Era meia-noite quando mais de 20 moradores da comunidade foram ao hospital protestar contra a ação da PM. O grito de “assassinos” ecoou por todo o hospital, principalmente nas salas das mulheres e dos homens, cujas janelas ficam de frente para o pátio e estão sempre abertas por falta de ar-condicionado. Na fila de espera estava Douglas Arcanjo, de 24 anos, outra vítima de tiro – no caso, dois anos antes. Ele aguardava a sétima cirurgia após sofrer uma tentativa de assalto. Naquela sexta, Douglas chegou à unidade às 22h e foi embora por volta das 2h sem conseguir atendimento.

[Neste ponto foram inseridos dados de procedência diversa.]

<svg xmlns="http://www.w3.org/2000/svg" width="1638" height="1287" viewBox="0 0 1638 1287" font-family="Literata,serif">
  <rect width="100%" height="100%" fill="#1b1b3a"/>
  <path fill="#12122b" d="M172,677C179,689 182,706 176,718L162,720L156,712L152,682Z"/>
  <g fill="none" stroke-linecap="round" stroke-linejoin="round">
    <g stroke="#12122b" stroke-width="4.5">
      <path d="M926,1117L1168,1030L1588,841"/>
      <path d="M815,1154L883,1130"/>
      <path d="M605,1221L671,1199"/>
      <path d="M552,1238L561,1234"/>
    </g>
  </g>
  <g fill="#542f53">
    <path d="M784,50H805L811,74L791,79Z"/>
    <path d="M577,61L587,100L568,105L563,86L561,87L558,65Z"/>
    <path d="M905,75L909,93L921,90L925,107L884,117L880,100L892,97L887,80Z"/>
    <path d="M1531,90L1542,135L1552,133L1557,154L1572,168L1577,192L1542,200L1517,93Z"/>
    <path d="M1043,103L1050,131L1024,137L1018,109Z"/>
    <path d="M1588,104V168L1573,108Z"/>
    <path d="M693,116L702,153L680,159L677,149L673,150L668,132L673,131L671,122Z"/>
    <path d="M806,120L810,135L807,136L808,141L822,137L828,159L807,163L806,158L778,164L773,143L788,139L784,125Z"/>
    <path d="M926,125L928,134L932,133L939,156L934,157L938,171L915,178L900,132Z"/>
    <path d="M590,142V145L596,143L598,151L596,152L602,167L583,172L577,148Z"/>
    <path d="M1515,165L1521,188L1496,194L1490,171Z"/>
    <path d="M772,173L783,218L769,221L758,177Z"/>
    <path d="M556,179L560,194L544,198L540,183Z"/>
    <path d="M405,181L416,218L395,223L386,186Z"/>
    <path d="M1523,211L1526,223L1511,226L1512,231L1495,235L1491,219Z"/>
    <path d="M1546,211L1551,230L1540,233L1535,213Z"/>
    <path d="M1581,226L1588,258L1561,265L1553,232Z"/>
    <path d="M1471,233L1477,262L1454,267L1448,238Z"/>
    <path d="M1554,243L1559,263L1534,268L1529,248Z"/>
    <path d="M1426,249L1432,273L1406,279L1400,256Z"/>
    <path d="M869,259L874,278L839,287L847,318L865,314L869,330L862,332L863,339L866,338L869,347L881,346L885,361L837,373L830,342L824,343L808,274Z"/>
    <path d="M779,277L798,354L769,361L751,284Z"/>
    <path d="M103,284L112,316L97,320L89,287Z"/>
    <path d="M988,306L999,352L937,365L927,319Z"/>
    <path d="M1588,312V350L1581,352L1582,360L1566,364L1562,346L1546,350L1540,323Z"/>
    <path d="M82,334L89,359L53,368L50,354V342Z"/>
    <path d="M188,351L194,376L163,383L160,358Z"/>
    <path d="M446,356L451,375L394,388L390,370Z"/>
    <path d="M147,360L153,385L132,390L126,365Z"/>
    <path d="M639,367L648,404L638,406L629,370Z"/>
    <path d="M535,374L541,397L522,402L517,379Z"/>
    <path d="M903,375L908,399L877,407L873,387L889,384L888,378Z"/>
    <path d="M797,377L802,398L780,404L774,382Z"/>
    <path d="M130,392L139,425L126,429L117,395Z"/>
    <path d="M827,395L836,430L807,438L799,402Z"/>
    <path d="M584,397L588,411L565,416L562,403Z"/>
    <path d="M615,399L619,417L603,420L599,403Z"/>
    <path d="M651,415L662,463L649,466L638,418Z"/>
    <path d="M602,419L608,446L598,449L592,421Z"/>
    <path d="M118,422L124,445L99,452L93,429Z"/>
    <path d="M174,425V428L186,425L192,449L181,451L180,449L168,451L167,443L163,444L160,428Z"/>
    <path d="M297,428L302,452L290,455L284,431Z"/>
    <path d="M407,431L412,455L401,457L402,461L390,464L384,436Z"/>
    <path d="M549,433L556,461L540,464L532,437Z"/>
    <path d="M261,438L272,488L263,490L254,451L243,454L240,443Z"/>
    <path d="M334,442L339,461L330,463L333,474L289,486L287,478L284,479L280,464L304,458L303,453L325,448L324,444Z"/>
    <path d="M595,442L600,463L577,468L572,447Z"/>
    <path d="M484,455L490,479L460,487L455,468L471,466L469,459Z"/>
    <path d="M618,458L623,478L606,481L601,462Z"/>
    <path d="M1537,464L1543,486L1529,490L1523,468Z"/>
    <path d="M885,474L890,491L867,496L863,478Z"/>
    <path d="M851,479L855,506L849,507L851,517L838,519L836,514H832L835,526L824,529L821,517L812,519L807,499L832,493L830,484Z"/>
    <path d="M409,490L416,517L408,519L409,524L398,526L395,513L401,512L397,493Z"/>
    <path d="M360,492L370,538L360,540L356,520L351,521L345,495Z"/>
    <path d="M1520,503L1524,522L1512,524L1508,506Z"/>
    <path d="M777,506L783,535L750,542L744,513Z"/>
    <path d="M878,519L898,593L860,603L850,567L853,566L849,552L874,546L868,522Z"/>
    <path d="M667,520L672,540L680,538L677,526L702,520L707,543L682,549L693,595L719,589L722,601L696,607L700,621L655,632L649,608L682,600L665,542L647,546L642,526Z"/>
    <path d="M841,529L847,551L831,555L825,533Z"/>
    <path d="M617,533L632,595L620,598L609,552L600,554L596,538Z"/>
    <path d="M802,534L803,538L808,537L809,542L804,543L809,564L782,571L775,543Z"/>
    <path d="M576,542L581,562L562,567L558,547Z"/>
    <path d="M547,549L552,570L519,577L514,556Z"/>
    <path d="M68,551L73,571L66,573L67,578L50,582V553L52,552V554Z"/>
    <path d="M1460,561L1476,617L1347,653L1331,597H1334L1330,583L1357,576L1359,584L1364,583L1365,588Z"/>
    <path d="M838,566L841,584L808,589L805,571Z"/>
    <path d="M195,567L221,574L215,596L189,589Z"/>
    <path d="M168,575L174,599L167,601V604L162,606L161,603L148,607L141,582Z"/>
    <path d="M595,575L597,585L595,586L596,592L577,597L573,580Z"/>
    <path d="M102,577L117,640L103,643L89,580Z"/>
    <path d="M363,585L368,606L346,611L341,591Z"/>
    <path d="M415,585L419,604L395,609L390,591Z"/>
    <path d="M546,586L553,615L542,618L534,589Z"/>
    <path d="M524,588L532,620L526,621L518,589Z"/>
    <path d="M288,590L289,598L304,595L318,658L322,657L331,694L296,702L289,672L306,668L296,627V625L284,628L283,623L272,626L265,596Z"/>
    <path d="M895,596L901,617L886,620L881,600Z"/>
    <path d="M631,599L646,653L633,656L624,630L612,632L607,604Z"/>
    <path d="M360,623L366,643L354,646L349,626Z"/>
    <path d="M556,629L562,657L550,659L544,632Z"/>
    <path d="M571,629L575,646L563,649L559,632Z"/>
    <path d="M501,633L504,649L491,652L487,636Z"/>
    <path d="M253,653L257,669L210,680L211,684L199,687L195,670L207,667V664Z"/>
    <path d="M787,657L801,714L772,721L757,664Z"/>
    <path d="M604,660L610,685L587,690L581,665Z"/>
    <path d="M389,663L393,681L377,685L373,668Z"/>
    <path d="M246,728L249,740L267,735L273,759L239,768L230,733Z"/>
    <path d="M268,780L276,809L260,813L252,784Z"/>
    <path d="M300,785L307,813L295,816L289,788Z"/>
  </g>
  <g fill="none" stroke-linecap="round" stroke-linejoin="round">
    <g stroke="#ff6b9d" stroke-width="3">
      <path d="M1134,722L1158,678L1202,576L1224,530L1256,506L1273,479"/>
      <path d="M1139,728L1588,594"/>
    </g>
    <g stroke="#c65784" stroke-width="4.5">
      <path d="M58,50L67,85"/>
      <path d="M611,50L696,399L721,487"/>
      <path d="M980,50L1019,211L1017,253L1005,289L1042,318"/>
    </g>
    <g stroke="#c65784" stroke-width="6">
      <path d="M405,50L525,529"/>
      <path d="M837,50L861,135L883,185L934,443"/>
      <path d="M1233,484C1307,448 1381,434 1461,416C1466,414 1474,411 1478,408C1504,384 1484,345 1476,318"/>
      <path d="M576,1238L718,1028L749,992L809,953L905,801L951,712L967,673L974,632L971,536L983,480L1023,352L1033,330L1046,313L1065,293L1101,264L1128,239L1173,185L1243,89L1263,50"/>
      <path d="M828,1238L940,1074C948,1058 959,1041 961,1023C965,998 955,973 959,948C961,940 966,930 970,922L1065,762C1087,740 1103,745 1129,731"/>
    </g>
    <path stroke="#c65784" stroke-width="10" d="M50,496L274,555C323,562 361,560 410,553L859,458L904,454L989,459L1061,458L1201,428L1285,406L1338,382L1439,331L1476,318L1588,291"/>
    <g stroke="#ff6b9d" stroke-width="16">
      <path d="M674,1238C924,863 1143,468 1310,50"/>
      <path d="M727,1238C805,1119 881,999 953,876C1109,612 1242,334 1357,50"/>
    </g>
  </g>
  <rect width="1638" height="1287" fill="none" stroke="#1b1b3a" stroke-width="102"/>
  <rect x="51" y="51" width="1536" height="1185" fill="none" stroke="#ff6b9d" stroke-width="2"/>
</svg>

– Tenho de fazer uma nova cirurgia e não sei se minha situação é grave, mas o médico teve de sair por causa dos novos baleados – contou. – Aqui é bom, o que atrapalha é a burocracia. Hoje, tendo conhecimento, até consigo ser atendido rápido. Mas hoje não dei sorte.
Enquanto ele aguardava, um aparelho de raio-x permanecia quebrado no corredor do sétimo andar. No quarto piso, um paciente passou a noite deitado no chão da enfermaria. No terceiro, na entrada do CTI, um doente padecia na maca ao lado de sacolas de lixo – algumas abertas – que se acumulavam próximo à porta. No segundo, uma enfermeira e um paciente ficaram presos no elevador. E todos passam incólumes, como se toda tragédia fizesse parte daquela rotina.

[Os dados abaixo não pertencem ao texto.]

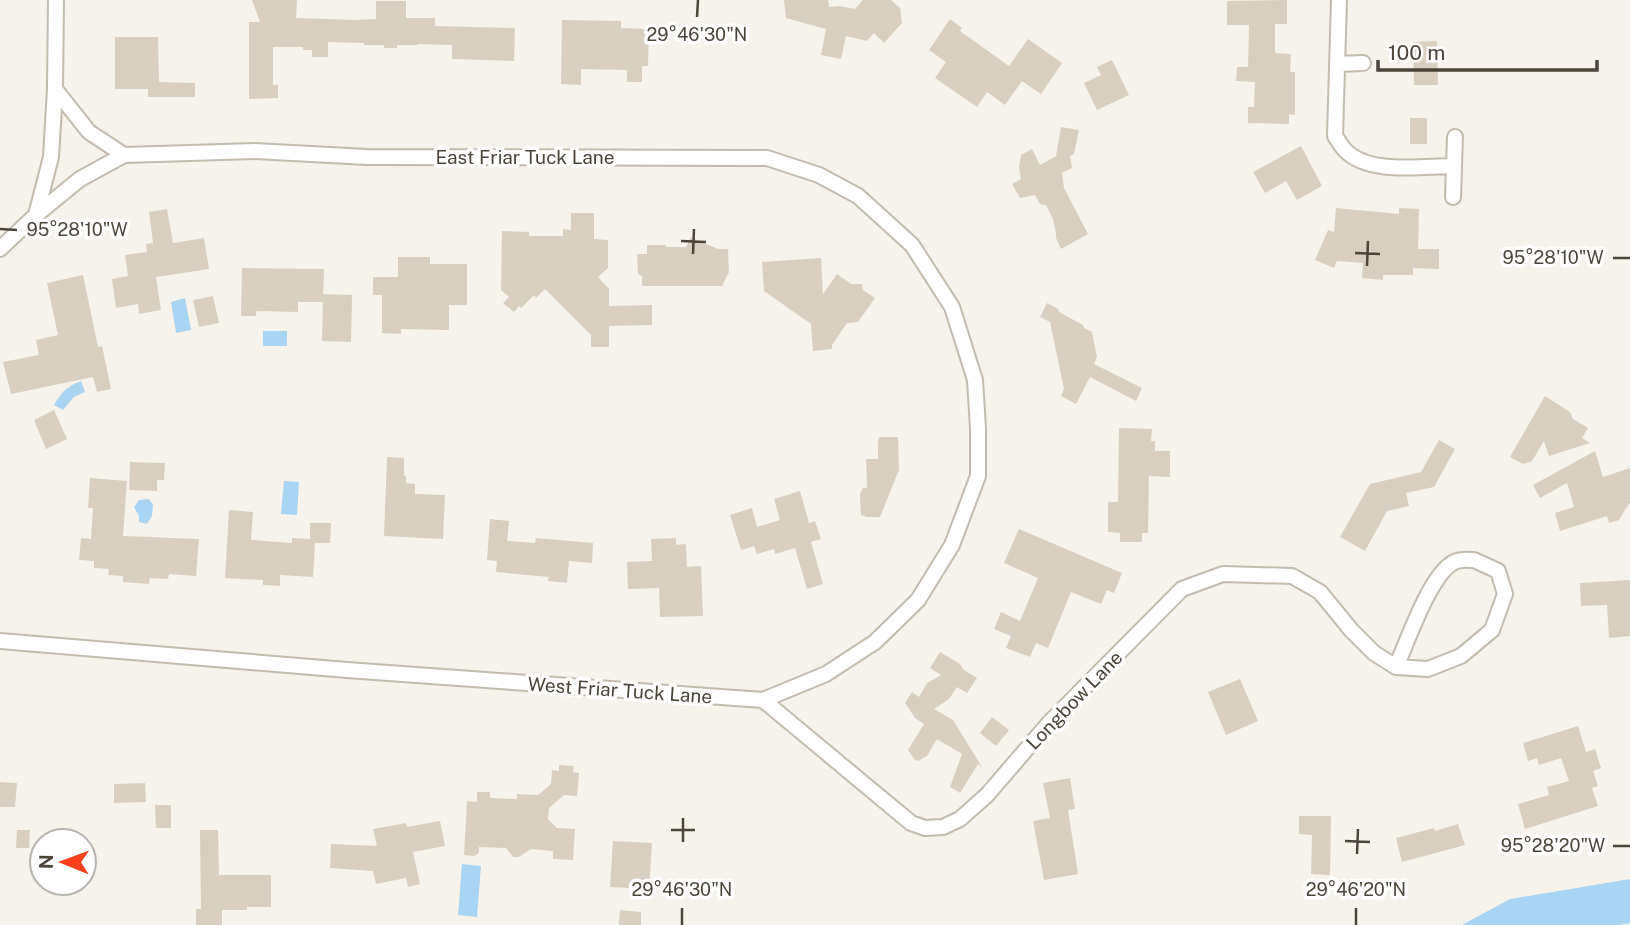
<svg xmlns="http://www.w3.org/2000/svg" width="1630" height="925" viewBox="0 0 1630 925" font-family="'Public Sans',sans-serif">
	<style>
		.water { fill: #a9d4f2 }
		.building { fill: #d8cfc1 }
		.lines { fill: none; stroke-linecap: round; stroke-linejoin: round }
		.minor-casing { stroke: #c2bbae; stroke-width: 18 }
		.minor { stroke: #fff; stroke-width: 14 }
		.ticks { fill: none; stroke: #4b4439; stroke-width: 2.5 }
		.labels { text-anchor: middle; stroke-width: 7; stroke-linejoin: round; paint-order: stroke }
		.street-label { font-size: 19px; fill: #4b4439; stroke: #fff }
		.ticks-label { font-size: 18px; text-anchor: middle; fill: #4b4439; stroke: #fff; stroke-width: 7; stroke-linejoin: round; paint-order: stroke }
	</style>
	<rect width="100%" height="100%" fill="#f6f3ec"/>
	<path class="water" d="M185,298L191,330L176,333L171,302Z
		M263,331H287V346H263Z
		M81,381L85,392L74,397L63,410L54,405C61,393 67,386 81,381Z
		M284,481L299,482L297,515L281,514Z
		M149,499L153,505L152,516L147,524L139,522V516L134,507L139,500Z
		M462,864L481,866L477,917L458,915Z
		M1630,879V923L1619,925H1462L1510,899Z"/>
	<path class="building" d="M252,0H297L296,18L354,20L376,19V1H406V18H435V26L515,28L514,61L452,59V45L418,44V45H397V48H384V45H364V43L328,42V57H312V50H303V47H273V85H278V98L249,99V22H260Z
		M784,0H828L829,7L839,6L855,9L863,0H891L900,8L902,23L884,43L874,33L867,41L846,36L841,59L821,55L826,29L786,18Z
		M1287,0V24H1275V53L1291,54L1290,72H1295V115L1289,114V124L1248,123V107H1254L1255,82L1236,81L1237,67H1248L1249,25H1227V1Z
		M950,19L962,28L960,31L1009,66L1028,39L1062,63L1041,94L1022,81L1005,105L987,92L977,107L935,78L946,62L929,50Z
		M562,20L621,21V28L649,29L648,66H642V82H627V70L581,69V85L561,84Z
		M115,37H158L159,82L195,83V97H148V89H115Z
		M1437,41L1438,85H1414L1413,42Z
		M1112,60L1129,95L1097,110L1084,83L1101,75L1097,67Z
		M1410,118H1427V144H1410Z
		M1061,127L1079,130L1074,154L1070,156L1072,168L1062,173L1064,188L1088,234L1061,249L1056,238V233L1053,219L1046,205L1040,204L1035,195L1020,198L1012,184L1021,179L1019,167L1021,155L1032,149L1040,165L1056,156Z
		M1301,146L1322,186L1297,200L1286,181L1265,193L1253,172Z
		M1336,208L1399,214V208L1419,209L1418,249H1439V269L1413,268V275H1383V280L1362,278L1363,263L1337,261L1334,268L1315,260L1328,230L1334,232Z
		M167,209L173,243L204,238L209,269L156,277L161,310L139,314L138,304L116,308L112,279L128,276L125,255L147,252L146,244L153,243L149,212Z
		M571,213H594V239L608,240V268L598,277L609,289V306L652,305V325L609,326V347H591V335L545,289L536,298L534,295L521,308L519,306L514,312L503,303L509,297L501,290L502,231L529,232V236H563V229L571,230Z
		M691,237L718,249H728L729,272L722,286H642V276L638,274L637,254H647V245H666V247H686Z
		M398,257H430V264H467V305H449V330L401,329V334L382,333V295H373V277H398Z
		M821,258L823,294L837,274L851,284H862L863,290L875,298L858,322L847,323L832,345V349L813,351L811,324L764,291L762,262Z
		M242,268L324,269L323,302H298V312L256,311V316H241Z
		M83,275L98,347L102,346L111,389L97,392L93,377L11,394L3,362L39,355L36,340L58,335L47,283Z
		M323,294L352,295L351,342L322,341Z
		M213,296L219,323L199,327L193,300Z
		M1047,303L1058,309L1059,312L1083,325L1084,328L1092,332L1097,357L1094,364L1142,388L1136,401L1090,377L1076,404L1061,396L1064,389L1050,322L1040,317Z
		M1545,396L1570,412L1573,419L1588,428L1582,438L1590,443L1549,456L1544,441L1532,461L1523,464L1510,457Z
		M54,410L67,439L46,449L34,420Z
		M1119,428L1152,429L1151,441H1155V451H1170V477L1149,476L1148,533H1142V542H1120V533L1108,532V502H1118Z
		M879,437H898L899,470L880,517H867L861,515L860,494L863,488H867L866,459H878V443Z
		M1439,440L1455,449L1434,487L1406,493L1409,506L1387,511L1365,551L1340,537L1370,484L1421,472Z
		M1595,451L1603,477L1630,468V502L1619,520L1609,523L1607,516L1560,531L1555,513L1574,507L1567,483L1540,498L1533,485Z
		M387,457L404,458V476H406V483L415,484V494L445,495L443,539L384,536Z
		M130,462L165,463L164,480H157V491L129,490Z
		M90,478L127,481L123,536L199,539L196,576L169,574L168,579L150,578L149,584L123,582V576L108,575L109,569L94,568V561L79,560L81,538L91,539L93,508H88Z
		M800,491L809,523L815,521L821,539L811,542L823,584L807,589L795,548L775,554L774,549L757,554L754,546L741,550L730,515L752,508L757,527L780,520L774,499Z
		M229,510L253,512L251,540L292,543V538L310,539V523H331L330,543H315L313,577L280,575V586L263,585V580L225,578Z
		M490,519L509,521L507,541L535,543L536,538L593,543L592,563L569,561L567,583L548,581L549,577L496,572L497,561L487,560Z
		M1019,529L1122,573L1114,593L1107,590L1101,604L1071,592L1048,648L1036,643L1030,657L1006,648L1011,636L994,629L1001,612L1020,621L1038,578L1004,563Z
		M676,538V545L686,544L687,567L701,566L703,616L660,617L659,588L628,589L627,562L652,561L651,539Z
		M1630,580V636L1609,638L1607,605L1581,606L1580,583Z
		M940,652L960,664L964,670L977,678L967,693L957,687L949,699L934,709L953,720L982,767L978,764L960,793L950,787L962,754L937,739L927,756L918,761L914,759L908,750L924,724L915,718L905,703L912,692L919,697L927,683L941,675L930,668Z
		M1240,679L1258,721L1226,735L1208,692Z
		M992,717L1009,730L996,746L980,733Z
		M1578,726L1586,752L1595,749L1601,768L1593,771L1598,786L1592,788L1598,806L1525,829L1518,804L1549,795L1547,787L1569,781L1561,758L1539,765L1537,758L1528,761L1523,743Z
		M559,765L574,766L573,772L579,773L577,796L564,795L549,808L548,819L557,828L575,829L573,860L553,859V851L531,849L519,857H513L506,848L479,847V853L474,856L464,855L467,801L477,802V792H490V798L517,799V794L538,795L551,784L552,770L559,771Z
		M1070,778L1075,809L1068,810L1078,874L1044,880L1033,821L1050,818L1043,783Z
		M0,782L17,783L15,807H0Z
		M145,783L146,802L114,803V784Z
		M155,805H171V828H156Z
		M1299,816H1331L1330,875L1311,874L1312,835L1299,834Z
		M440,821L445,846L413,852L420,884L408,887L406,878L376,884L373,871L330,868L331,844L377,846L373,829L406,823L407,827Z
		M1458,824L1465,845L1402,862L1396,838L1434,828L1435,831Z
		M17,830H30L29,848H16Z
		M200,830H218L219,875H271V907H247V910H222V925H196V909H201Z
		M613,841L652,843L649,889L610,887Z
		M620,910L641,912V925H619Z"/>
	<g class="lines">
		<g class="minor-casing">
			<path id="minor" d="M1339,0L1335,136C1338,140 1341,146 1345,150C1368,175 1422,166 1454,166
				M1338,64L1363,63
				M55,89L89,132L124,155
				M1453,197L1455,137
				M0,249L36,215L51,157L55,89L56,0
				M1474,560L1498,571L1505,594L1492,630L1461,656L1428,669L1396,667C1407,643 1432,568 1457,561C1462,559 1469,560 1474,560Z
				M0,641L347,670L763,700L826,674L875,642L918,600L952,545L978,476V428L975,380L952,307L912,245L858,196L819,175L767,158L367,157L255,151L124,155L80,179L36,215
				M763,700L911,823L925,828L943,827L960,819L987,795L1049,723L1182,589L1223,574L1292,576L1320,592L1351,630L1374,653L1396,667"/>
		</g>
		<use href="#minor" class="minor"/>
	</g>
	<path class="ticks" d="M697,17L698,0M0,229L17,230M681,241L706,242M1355,253L1380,254M693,254L694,229M1613,258H1630M1367,266L1368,241M671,830H695M1345,841L1370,842M683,842V818M1613,846H1630M1357,854L1358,829M682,925V908M1356,925V908"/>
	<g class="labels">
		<g class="street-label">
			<text x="525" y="164">East Friar Tuck Lane</text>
			<text transform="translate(620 690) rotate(4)" y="7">West Friar Tuck Lane</text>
			<text transform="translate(1074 700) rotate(-46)" y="7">Longbow Lane</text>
		</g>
	</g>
	<g class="ticks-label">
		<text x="697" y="41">29°46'30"N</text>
		<text x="77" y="236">95°28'10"W</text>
		<text x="1553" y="264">95°28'10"W</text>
		<text x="1553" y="852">95°28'20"W</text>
		<text x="682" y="896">29°46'30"N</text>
		<text x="1356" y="896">29°46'20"N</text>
	</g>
	<g transform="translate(63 862) rotate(271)"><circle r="33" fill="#ffffff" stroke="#b7b4b0" stroke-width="2"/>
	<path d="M0-5L12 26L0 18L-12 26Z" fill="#fc3f1d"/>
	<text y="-10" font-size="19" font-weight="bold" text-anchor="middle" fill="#4b4439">N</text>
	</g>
	<path d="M1378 60v10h219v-10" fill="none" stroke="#4b4439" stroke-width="3.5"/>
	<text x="1388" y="60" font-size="21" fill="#4b4439" stroke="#ffffff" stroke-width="5" paint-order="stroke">100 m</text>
</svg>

– Esse elevador vive quebrado – contou um médico. – Outro dia, uma enfermeira ficou presa com uma criança e, ao tentarem sair, o menino quebrou a perna. E o pior: não havia ortopedista.
Há dois meses, uma nova emergência foi oficialmente inaugurada, com direito à presença do secretário municipal de Saúde, Jacob Kligerman. Até hoje, porém, só o esgoto entrou na unidade, graças a uma infiltração no teto. As obras, que deveriam ter ficado prontas há três anos, custaram R$ 5,7 milhões.
Apenas o Serviço de Pronto Atendimento funciona – mas, apenas para amontar gente nas salas antigas. Enquanto isso, novas salas de emergência com 22 leitos e novos equipamentos permanecem com tapumes. O motivo, segundo a prefeitura, é uma adaptação no ar-condicionado. A nova previsão é para o mês que vem.
Naquela noite, alguns pacientes não quiseram esperar: um deles quebrou duas portas de vidro da nova emergência e foi parar na 4ª DP (Cidade Nova). Não foi, claro, o primeiro caso a sair do hospital para a delegacia. Em 30 de novembro, Maria Luiza Barbosa, 32 anos, mãe de uma menina de um ano, deu entrada na emergência depois de ter sido atropelada e ter parte da coxa decepada. Ela foi medicada e “esquecida” por três dias na Sala das Mulheres, onde desenvolveu uma infecção generalizada. Era tarde quando chegou ao CTI-2, a ex-Unidade de Pacientes Graves, que no ano passado ganhou prêmios internacionais e hoje padece de falta de medicamentos. No prontuário de Luiza, consta apenas a evolução da paciente no dia que chegou, na maca, e que saiu, no caixão.
– Está vendo aquela senhora ali? – , apontou um médico. – Aconteceu a mesma coisa. Não vai sobreviver.